Comment 8 commit-hook freebsd_committer freebsd_triage 2018-04-22 16:05:42 UTC
A commit references this bug:

Author: tijl
Date: Sun Apr 22 16:05:30 UTC 2018
New revision: 332871
URL: https://svnweb.freebsd.org/changeset/base/332871

Log:
  Make bufdaemon and bufspacedaemon use kthread_suspend_check instead of
  kproc_suspend_check.  In r329612 bufspacedaemon was turned into a thread
  of the bufdaemon process causing both to call kproc_suspend_check with the
  same proc argument and that function contains the following while loop:

  while (SIGISMEMBER(p->p_siglist, SIGSTOP)) {
  	wakeup(&p->p_siglist);
  	msleep(&p->p_siglist, &p->p_mtx, PPAUSE, "kpsusp", 0);
  }

  So one thread wakes up the other and the other wakes up the first again,
  locking up UP machines on shutdown.

  Also register the shutdown handlers with SHUTDOWN_PRI_LAST + 100 so they
  run after the syncer has shutdown, because the syncer can cause a
  situation where bufdaemon help is needed to proceed.

  PR:		227404
  Reviewed by:	kib
  Tested by:	cy, rmacklem

Changes:
  head/sys/kern/vfs_bio.c
Comment 9 Ian Lepore freebsd_committer freebsd_triage 2018-04-22 16:31:58 UTC
*** Bug 227352 has been marked as a duplicate of this bug. ***
Comment 10 Dexuan Cui 2018-04-24 02:48:37 UTC
We can confirm this fix works for us. Thank!!!
Comment 11 Bob Frazier 2018-04-24 17:04:06 UTC
re-tested with latest -CURRENT on armv6 (where I had originally reported it)
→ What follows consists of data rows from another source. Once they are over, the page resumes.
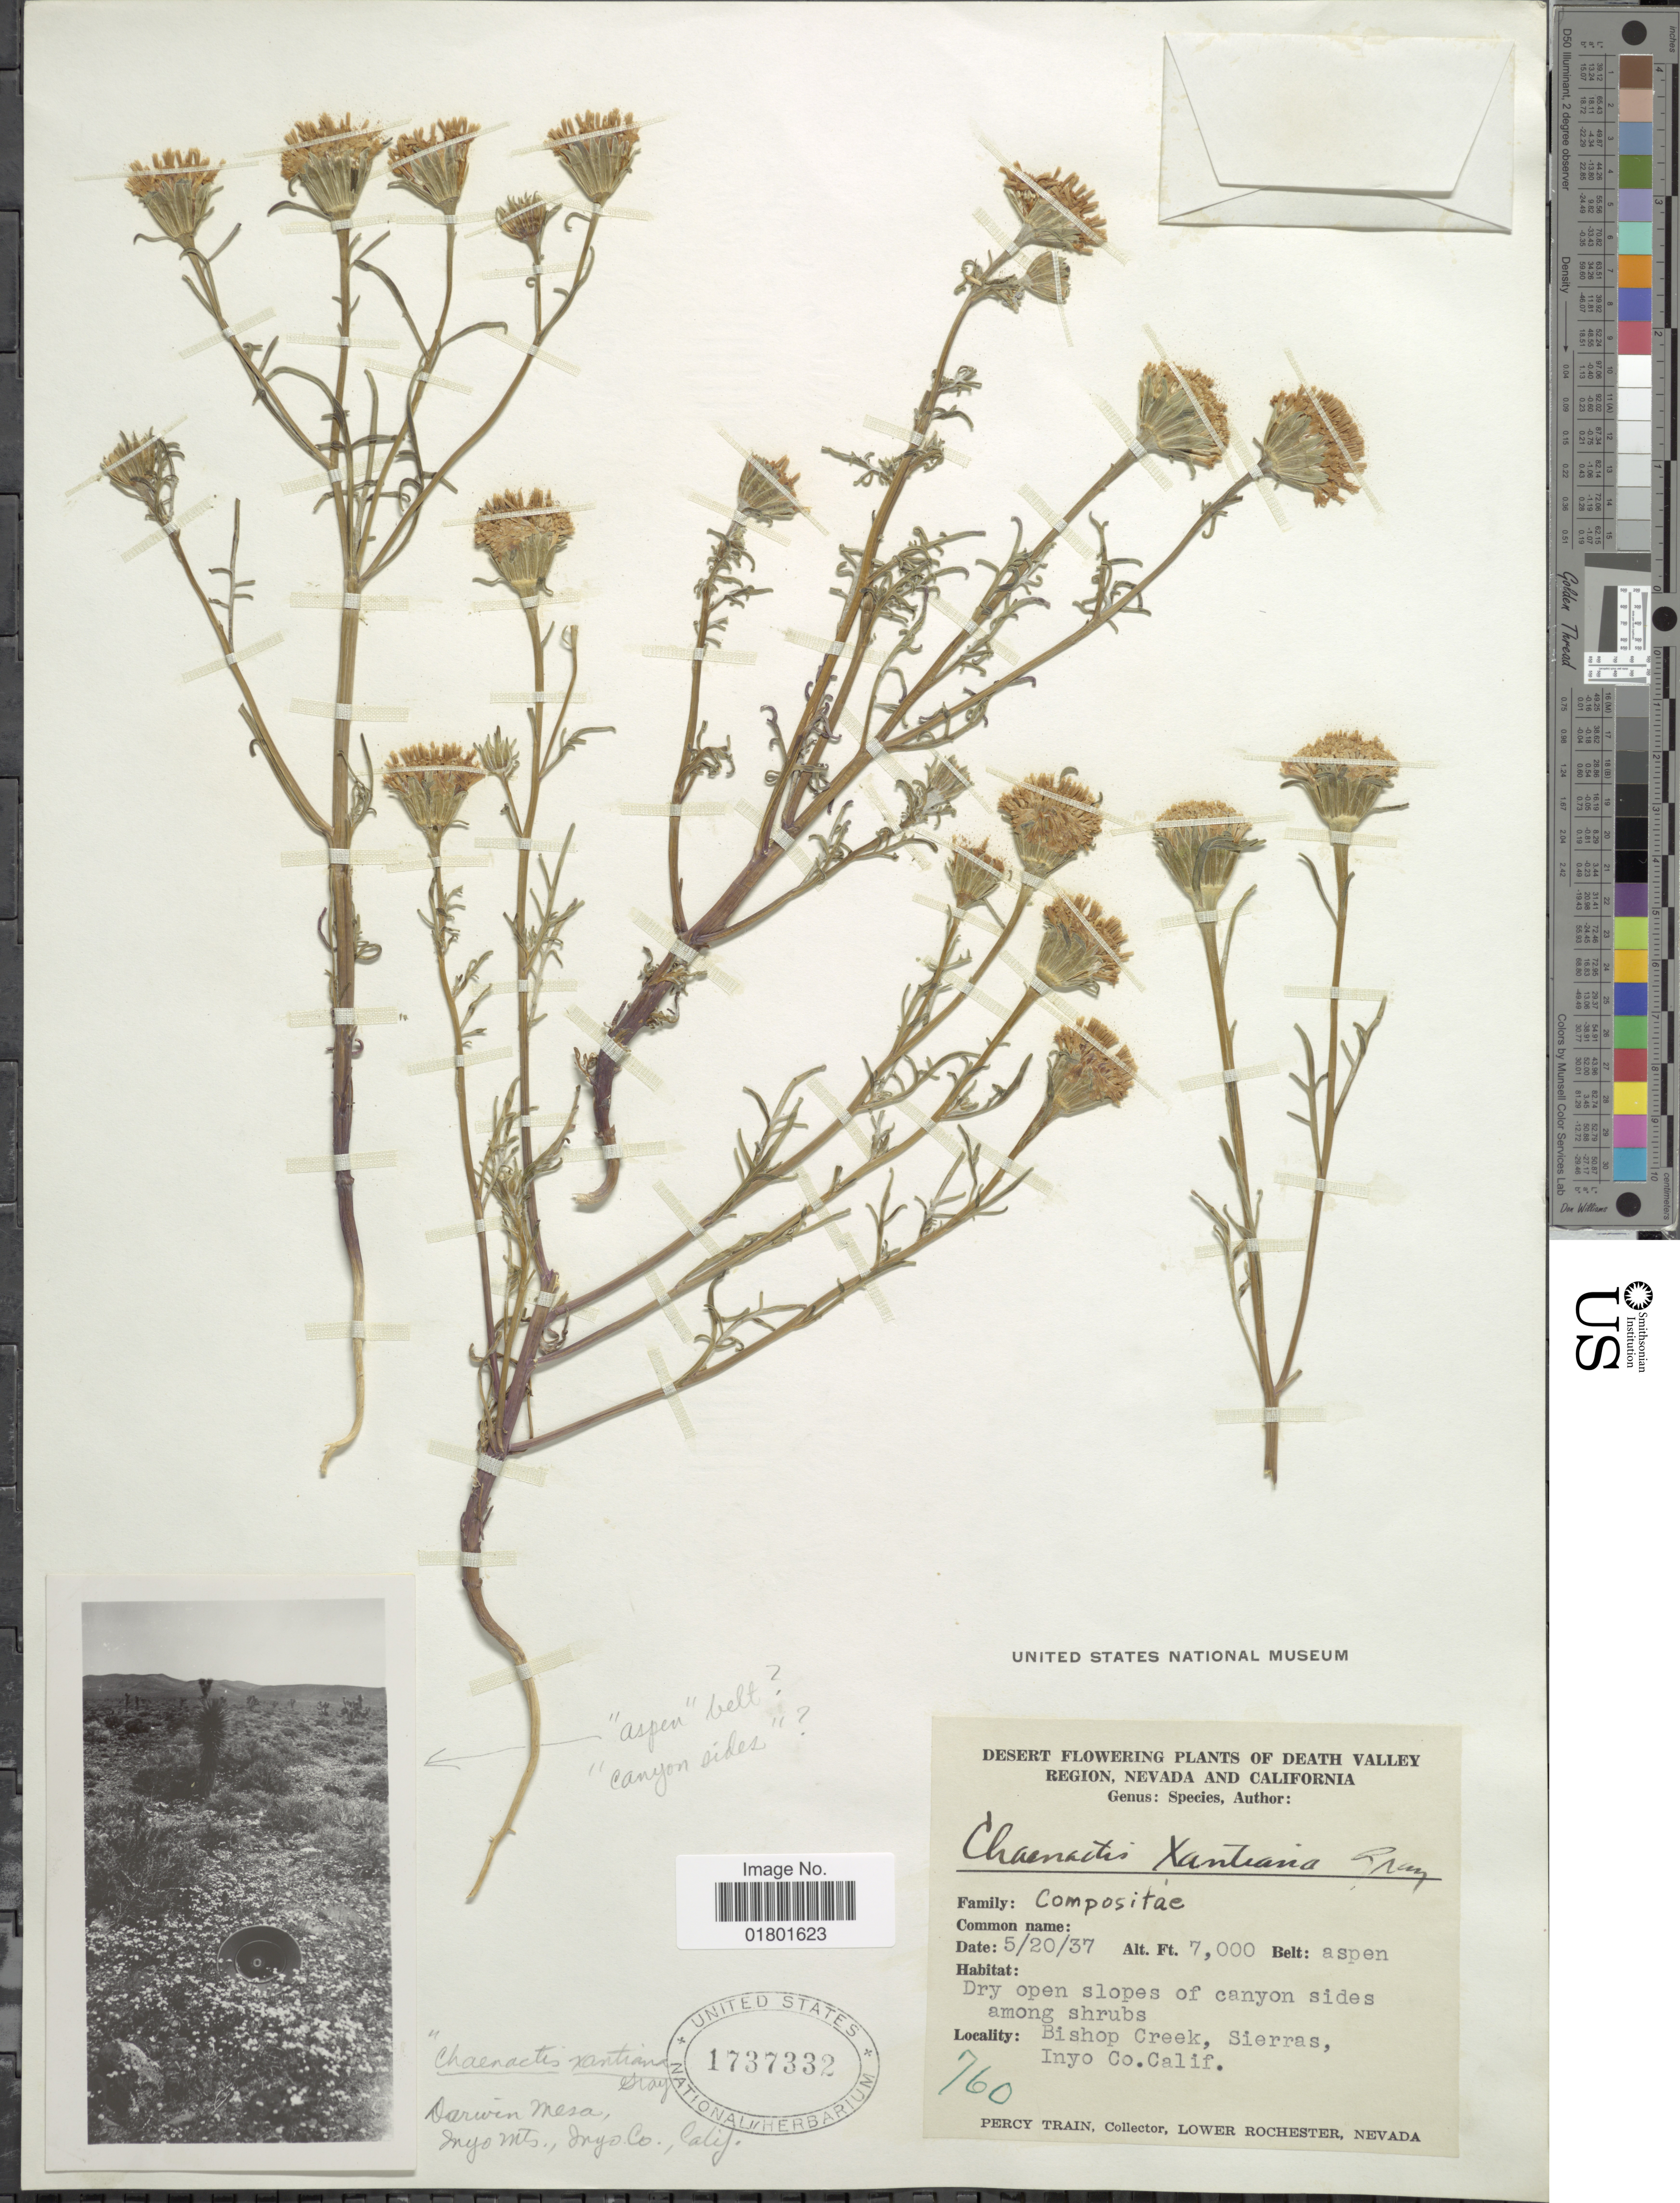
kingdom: Plantae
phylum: Tracheophyta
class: Magnoliopsida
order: Asterales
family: Asteraceae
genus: Chaenactis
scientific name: Chaenactis xantiana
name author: A. Gray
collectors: P. Train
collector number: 760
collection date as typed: Transcribed d/m/y: 20/5/37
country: United States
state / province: California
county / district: Inyo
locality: Bishop Creek, Sierras, Inyo Co.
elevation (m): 2134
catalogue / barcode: US 1737332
FreeBSD pi1c 12.0-CURRENT FreeBSD 12.0-CURRENT #0 r332894: Tue Apr 24 07:43:22 PDT 2018     bobf@hack.SFT.local:/e-drive/obj.current/e-drive/src.current/arm.armv6/sys/RPI-B  arm

did not observe the hang.  however, I _did_ see this in the console:

Apr 24 16:55:56 pi1c syslogd: exiting on signal 15
Waiting (max 60 seconds) for system process `vnlru' to stop... done
Waiting (max 60 seconds) for system process `syncer' to stop... 
Syncing disks, vnodes remaining... 1 1 1 0 done
Waiting (max 60 seconds) for system thread `bufdaemon' to stop... done
Waiting (max 60 seconds) for system thread `bufspacedaemon-0' to stop... done
All buffers synced.
lock order reversal:
 1st 0xd2c34974 ufs (ufs) @ /e-drive/src.current/sys/kern/vfs_mount.c:1335
 2nd 0xd2c2fbc4 syncer (syncer) @ /e-drive/src.current/sys/kern/vfs_subr.c:2732
stack backtrace:
lock order reversal:
 1st 0xd2c34724 ufs (ufs) @ /e-drive/src.current/sys/kern/vfs_mount.c:1335
 2nd 0xd2c34034 devfs (devfs) @ /e-drive/src.current/sys/fs/msdosfs/msdosfs_vfsops.c:934
stack backtrace:
Uptime: 1m49s

The operating system has halted.
Please press any key to reboot.
Comment 12 Tijl Coosemans freebsd_committer freebsd_triage 2018-04-24 17:58:12 UTC
Yes, there are several LORs in the filesystem code (search for "LOR" in the search box at the top of this page).  The ones you see are probably harmless because at that point during shutdown no other thread will access the filesystem so deadlock cannot occur.